§ **Brief**
Answer these questions from the article on KPU faculty medical coverage below:
(a) What condition was Mazen Guirguis born with?
(b) In what month and year did Health Canada authorize risdiplam for SMA treatment?
(c) In what month did Guirguis say he discovered KPU's enrollment in DrugWatch?
*** Opening of Selected excerpt ***
The distress of uncertainty: KPU faculty advocate for fair medical coverage in light of discriminatory practices
A KPU instructor filed a complaint to the BC Human Rights Tribunal against university administration
Editor’s Note: The Runner was informed on April 24 that KPU is withdrawing from Manulife’s DrugWatch program.
When Mazen Guirguis first started using risdiplam to treat his spinal muscular atrophy (SMA) in October 2022, little did he know he would soon be fighting to keep the coverage for this medication, which costs nearly $1,000 a day.
Guirguis has been an instructor in Kwantlen Polytechnic University’s philosophy department for over 20 years. He was born with SMA, a progressive neuromuscular condition that affects the spinal cord and impacts muscles used for everyday activities like breathing, eating, and walking. SMA is caused by a lack of survival of motor neuron (SMN) proteins, according to the Muscular Dystrophy Association, and has no cure. Medication risdiplam, also known as Evrysdi, helps treat this condition by allowing the body to create more SMN protein.
When Guirguis first started using risdiplam, he received coverage for the medication through KPU’s medical insurance plan with Manulife. But in April 2023, KPU administration informed the Kwantlen Faculty Association (KFA), the university faculty’s bargaining unit, that it intended to re-enroll in a different medical coverage program — Manulife’s DrugWatch — which doesn’t provide coverage for risdiplam.
“Since that time, both the KFA and I have been repeatedly asking when this was to take place, without ever receiving an answer,” Guirguis wrote in an email statement to The Runner.
“I needed to know when administration planned to re-enroll in DrugWatch in order to prepare myself for losing a life-altering medication, for considering options and making future plans. But all I received from leadership was silence.”
KPU enrolled in DrugWatch in April 2023, which Guirguis says he accidentally discovered in September of that year when undergoing a drug pre-authorization process with Manulife.
KPU says it’s “committed to providing a working environment that values and promotes respect, human rights, personal dignity, and health and safety for all employees,” reads the university’s website.
“What I have learned, with a great deal of sorrow and disappointment, is just how empty these words are,” Guirguis wrote. “For 5 months, KPU left me and my family anguishing with uncertainty.”
Faculty at KPU say the university is participating in discriminatory practices by enrolling in DrugWatch, which analyzes the cost and effectiveness of new medications “to ensure you receive value for your drug benefit dollars,” reads a DrugWatch brochure.
The program evaluates drugs newly approved by Health Canada and are reviewed by non-profit Canadian Agency for Drugs and Technologies in Health (CADTH) based on health outcomes, price, and effectiveness compared to other drugs used for the same condition. Health Canada authorized risdiplam for SMA treatment in April 2021.
*** Close of Selected excerpt ***
*** Opening of Extracted data ***
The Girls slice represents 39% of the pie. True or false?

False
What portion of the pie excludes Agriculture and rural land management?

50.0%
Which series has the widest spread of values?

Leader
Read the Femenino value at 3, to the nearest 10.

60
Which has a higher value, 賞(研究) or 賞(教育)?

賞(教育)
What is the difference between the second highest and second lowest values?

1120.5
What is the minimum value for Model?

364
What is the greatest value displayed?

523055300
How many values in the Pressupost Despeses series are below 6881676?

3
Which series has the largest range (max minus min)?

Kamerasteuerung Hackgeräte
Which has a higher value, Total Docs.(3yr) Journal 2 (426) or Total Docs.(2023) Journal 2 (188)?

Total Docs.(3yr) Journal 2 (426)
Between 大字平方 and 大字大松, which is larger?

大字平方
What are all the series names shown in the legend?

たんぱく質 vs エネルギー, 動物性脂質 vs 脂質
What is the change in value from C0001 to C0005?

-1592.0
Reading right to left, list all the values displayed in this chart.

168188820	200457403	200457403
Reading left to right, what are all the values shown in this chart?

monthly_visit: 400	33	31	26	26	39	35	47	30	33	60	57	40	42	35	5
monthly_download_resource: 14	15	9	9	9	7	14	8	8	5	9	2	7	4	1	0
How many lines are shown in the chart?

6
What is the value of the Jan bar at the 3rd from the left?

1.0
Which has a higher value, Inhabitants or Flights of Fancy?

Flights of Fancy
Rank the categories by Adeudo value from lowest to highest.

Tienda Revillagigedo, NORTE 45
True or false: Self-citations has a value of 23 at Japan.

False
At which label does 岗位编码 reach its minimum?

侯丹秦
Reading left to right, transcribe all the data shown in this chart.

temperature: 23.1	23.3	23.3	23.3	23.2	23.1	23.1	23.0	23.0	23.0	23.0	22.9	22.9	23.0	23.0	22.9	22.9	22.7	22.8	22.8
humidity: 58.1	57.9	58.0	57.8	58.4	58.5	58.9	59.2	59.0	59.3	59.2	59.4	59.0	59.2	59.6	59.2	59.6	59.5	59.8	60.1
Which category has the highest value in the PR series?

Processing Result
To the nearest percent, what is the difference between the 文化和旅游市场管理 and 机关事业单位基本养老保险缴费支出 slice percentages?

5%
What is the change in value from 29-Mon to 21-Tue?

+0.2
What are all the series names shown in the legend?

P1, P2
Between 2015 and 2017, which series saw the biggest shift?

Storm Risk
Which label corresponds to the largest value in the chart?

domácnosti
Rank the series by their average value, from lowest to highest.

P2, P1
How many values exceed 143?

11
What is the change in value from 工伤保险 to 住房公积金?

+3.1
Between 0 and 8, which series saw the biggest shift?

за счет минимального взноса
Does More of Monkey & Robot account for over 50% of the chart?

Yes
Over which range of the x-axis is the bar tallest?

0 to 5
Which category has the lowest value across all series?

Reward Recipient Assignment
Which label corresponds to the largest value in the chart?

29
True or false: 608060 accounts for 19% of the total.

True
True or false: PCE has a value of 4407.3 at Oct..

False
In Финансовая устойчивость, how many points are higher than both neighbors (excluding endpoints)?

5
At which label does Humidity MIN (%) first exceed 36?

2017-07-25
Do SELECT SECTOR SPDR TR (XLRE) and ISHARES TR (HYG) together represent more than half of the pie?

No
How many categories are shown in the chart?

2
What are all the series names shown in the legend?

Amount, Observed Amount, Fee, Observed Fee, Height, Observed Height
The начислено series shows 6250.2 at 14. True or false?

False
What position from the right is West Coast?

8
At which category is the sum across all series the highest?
*** Close of Extracted data ***
§ **Solution to the exercise**
(a) Spinal muscular atrophy (SMA)
(b) April 2021
(c) September 2023